Terms and Conditions of use

INTERPRETATI0N

(A) In these Conditions: -

“Buyer” means the person who accepts a quotation of the Seller for the sale of Goods or whose order for the Goods is accepted by the Seller.

“Goods” mean the goods (including any instalment of the goods or any parts for them) which the Seller is to supply in accordance with these Conditions.

“Seller” means Richardson Oil and Gas Limited (Trading as “ReSS”) Registered in Nigeria under the company registration number 666901.

“Conditions” mean the standard terms and conditions of sale set out in this document and (unless the context otherwise requires) includes any special terms and Conditions agreed in Writing between the Buyer and a Director of the Seller.

“Contract” means the contract for the purchase and sale of the Goods.

“Writing” includes telex, cable, facsimile transmission and comparable means of communication.

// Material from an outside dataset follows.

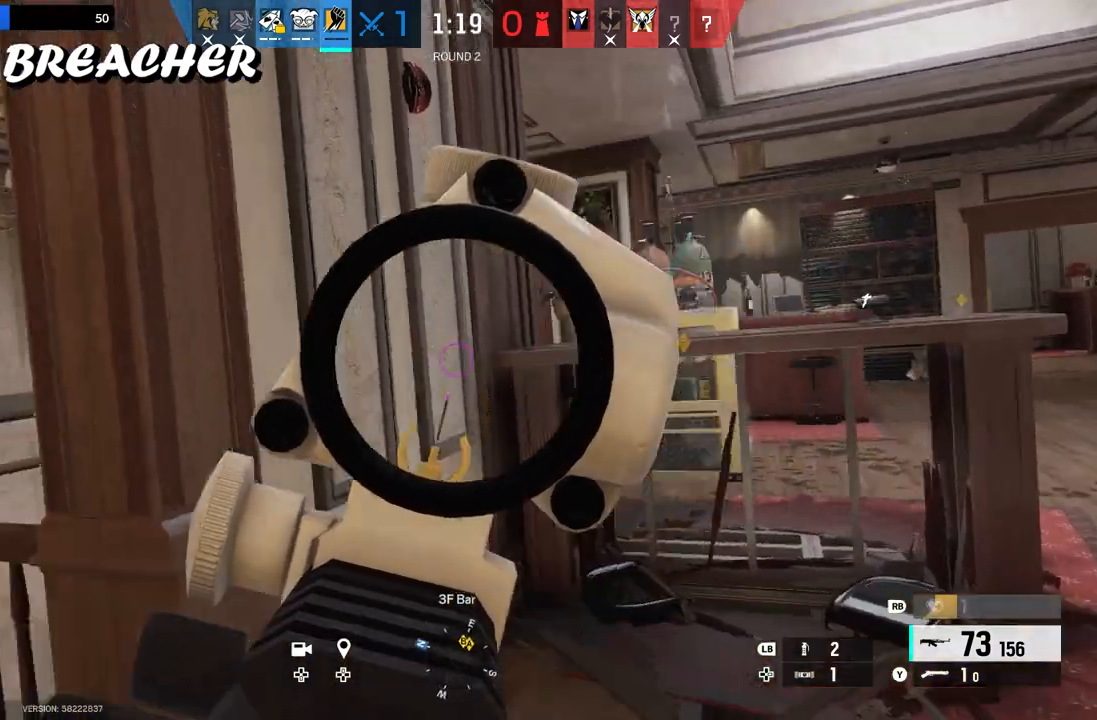
{"buttons": ["L2"], "left_stick": "left", "right_stick": "down", "events": [[33, "right_stick", "center"], [133, "left_stick", "up-left"], [250, "left_stick", "left"], [367, "right_stick", "down"]]}
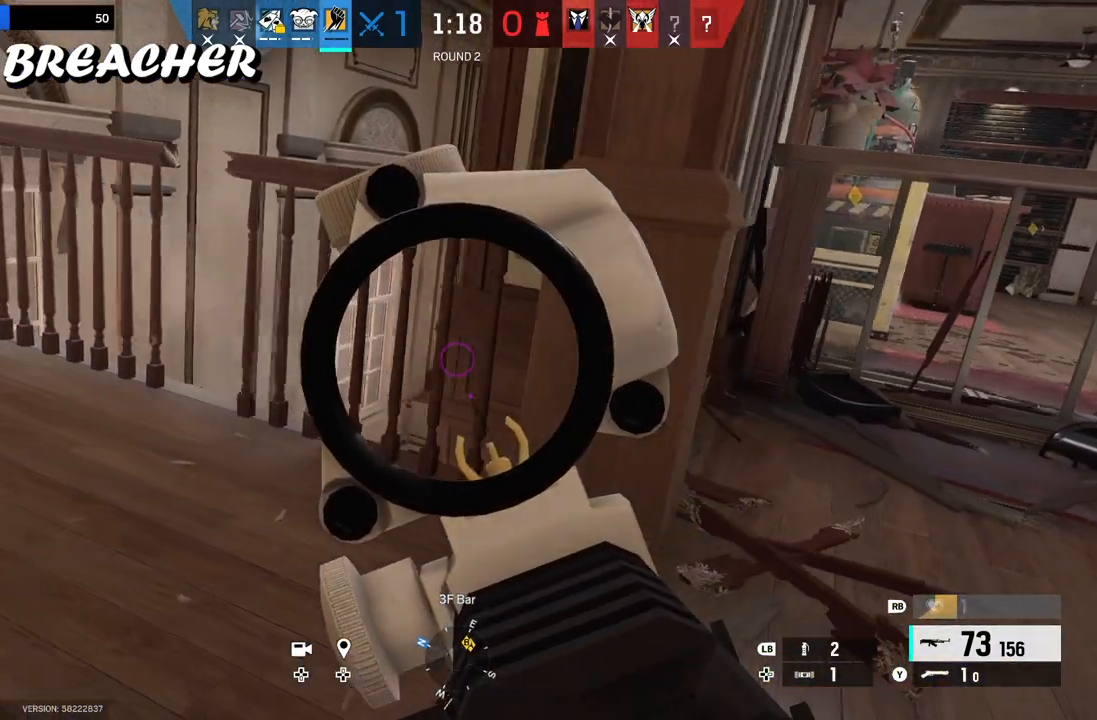
{"buttons": ["L2"], "left_stick": "left", "right_stick": "center", "events": [[400, "right_stick", "center"]]}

(B) Any reference in these Conditions to any provision of a statute shall be construed as a reference to that provision as amended, re-enacted or extended at the relevant time.

(C) The headings in these Conditions are for convenience only and shall not affect their interpretation.

BASIS OF THE SALE:

(A) No variation to these Conditions shall be binding unless agreed in Writing between the Buyer and a Director of the Seller.

(B) The Buyer acknowledges that it has not relied on, and waives any claim for breach of, any representations made by the Seller or its employees or agents.

(C) Any advice or recommendation given by the Seller or its employees or agents to the Buyer or its employees or agents as to the storage, application or use of the Goods is followed or acted upon entirely at the Buyer’s own risk.

(D) Any typographical, clerical, or other error or omission in any sales literature, quotation,acceptanceof order, invoice or other document issued by the Seller shall be subject to correction without any liability on the part of the Seller.

ORDERS AND SPECIFICATIONS:

(A) No order submitted by the Buyer shall be deemed to be accepted until confirmed in Writing by the Seller.

(B) The Buyer shall be responsible to the Seller for ensuring the accuracy of the terms of any order (including any applicable specification) submitted by the Buyer.

(C) The quantity, quality and description of any specification for the Goods shall be those set out in the Seller’s quotation or the Seller’s written order confirmation whichever is the latter, provided that all sizes and thickness of materials stipulated in said specification shall be approximate only.

(D) If the Goods are to be manufactured or any process is to be applied to the Goods by the Seller in accordance with a specification submitted by the Buyer, the Buyer shall indemnify the Seller against all loss, damages, costs and expenses awarded against or incurred by the Seller in connection with or paid or agreed to be paid by the Seller in settlement of any claim for infringement of any patent, copyright design, trademark or other industrial or intellectual property rights of any other person which result from the Seller’s use of the Buyer’s specification.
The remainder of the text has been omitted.